Material to process START

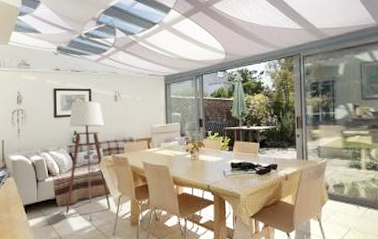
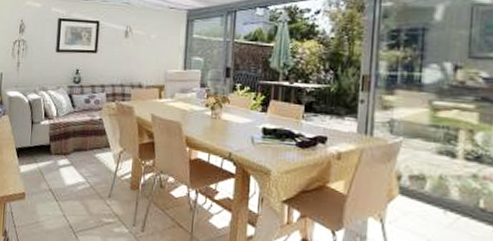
floor lamp: present [65,100,111,218] -> none [59,34,111,173]

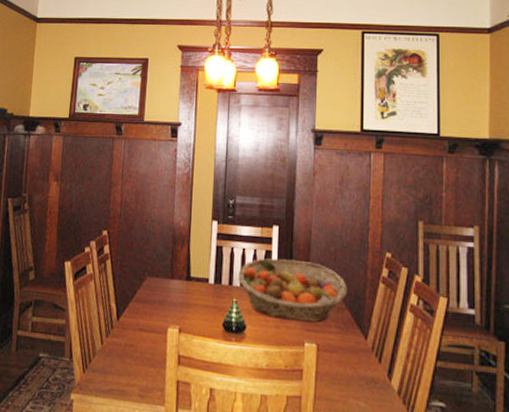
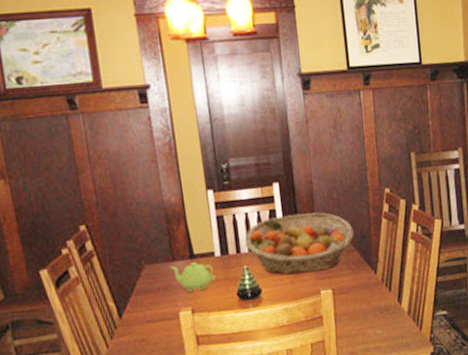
teapot: none [167,282,206,313] -> present [169,262,216,292]

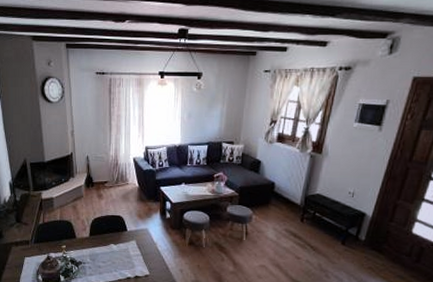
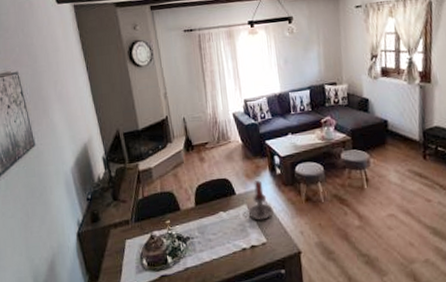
candle holder: none [131,221,160,256] -> present [242,180,275,220]

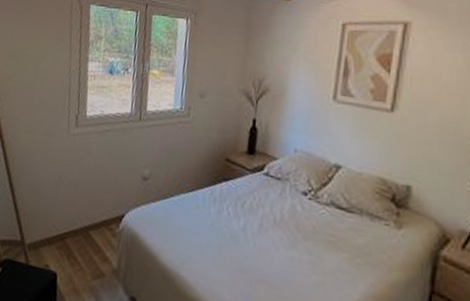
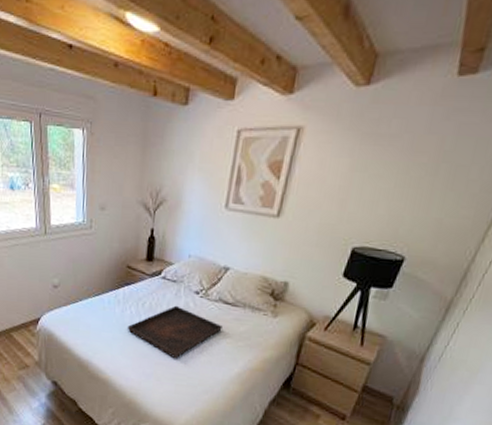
serving tray: none [223,207,336,277] -> present [127,305,223,359]

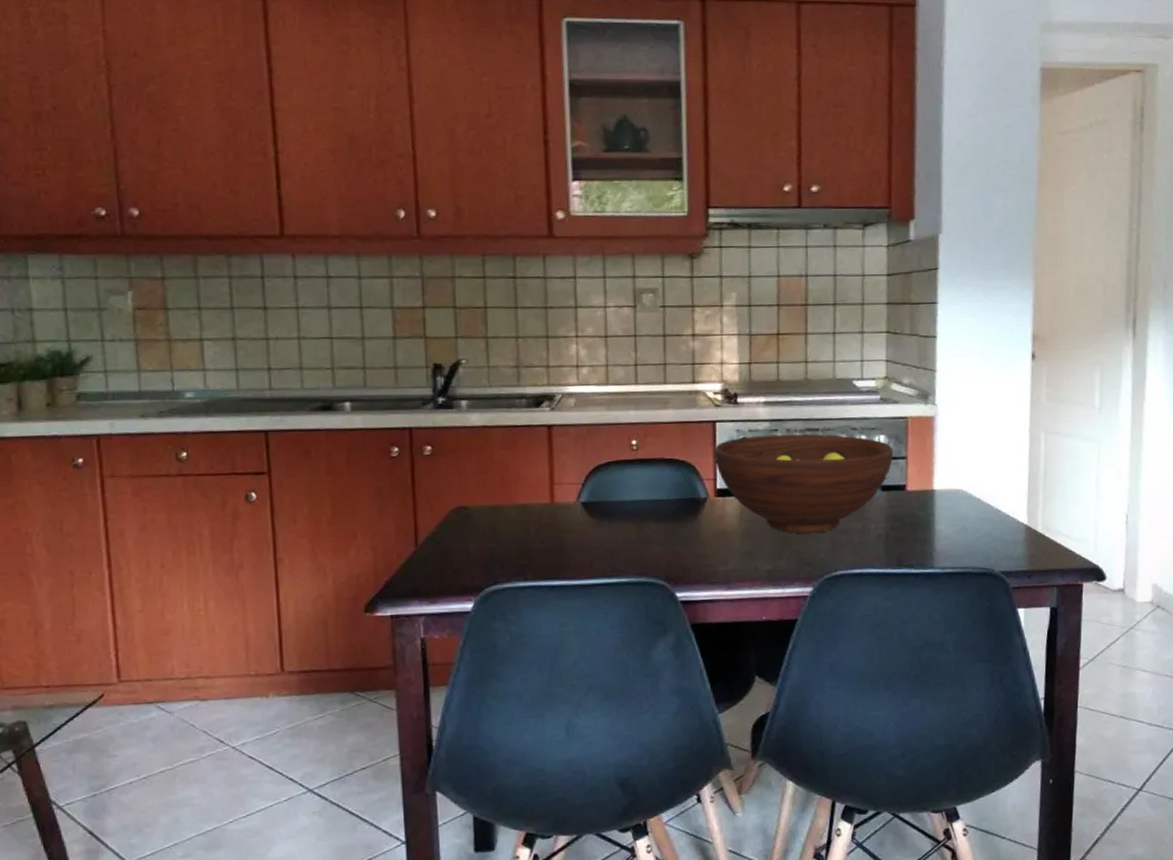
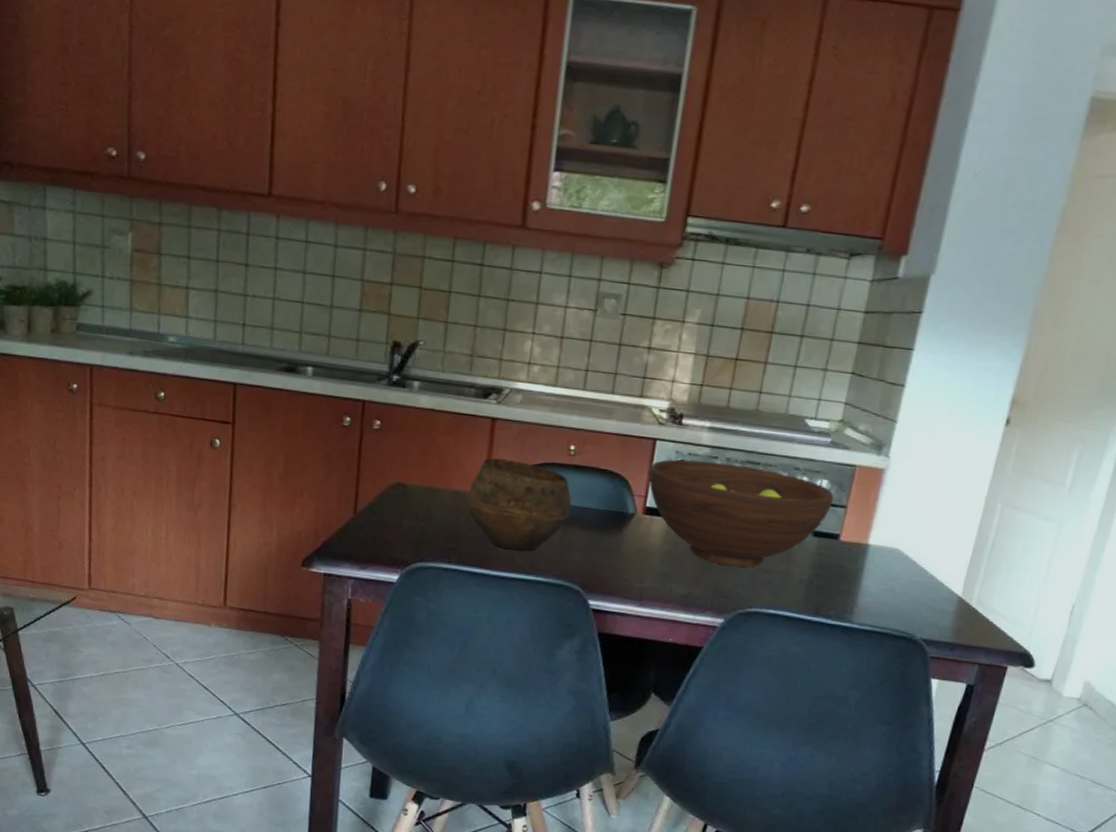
bowl: none [535,464,642,556] -> present [467,457,572,551]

Material to process END

### Activity:
What is needed is an exact copy of every record above, minus the images.

### Solved exercise:
floor lamp: present [65,100,111,218] -> none [59,34,111,173]

teapot: none [167,282,206,313] -> present [169,262,216,292]

candle holder: none [131,221,160,256] -> present [242,180,275,220]

serving tray: none [223,207,336,277] -> present [127,305,223,359]

bowl: none [535,464,642,556] -> present [467,457,572,551]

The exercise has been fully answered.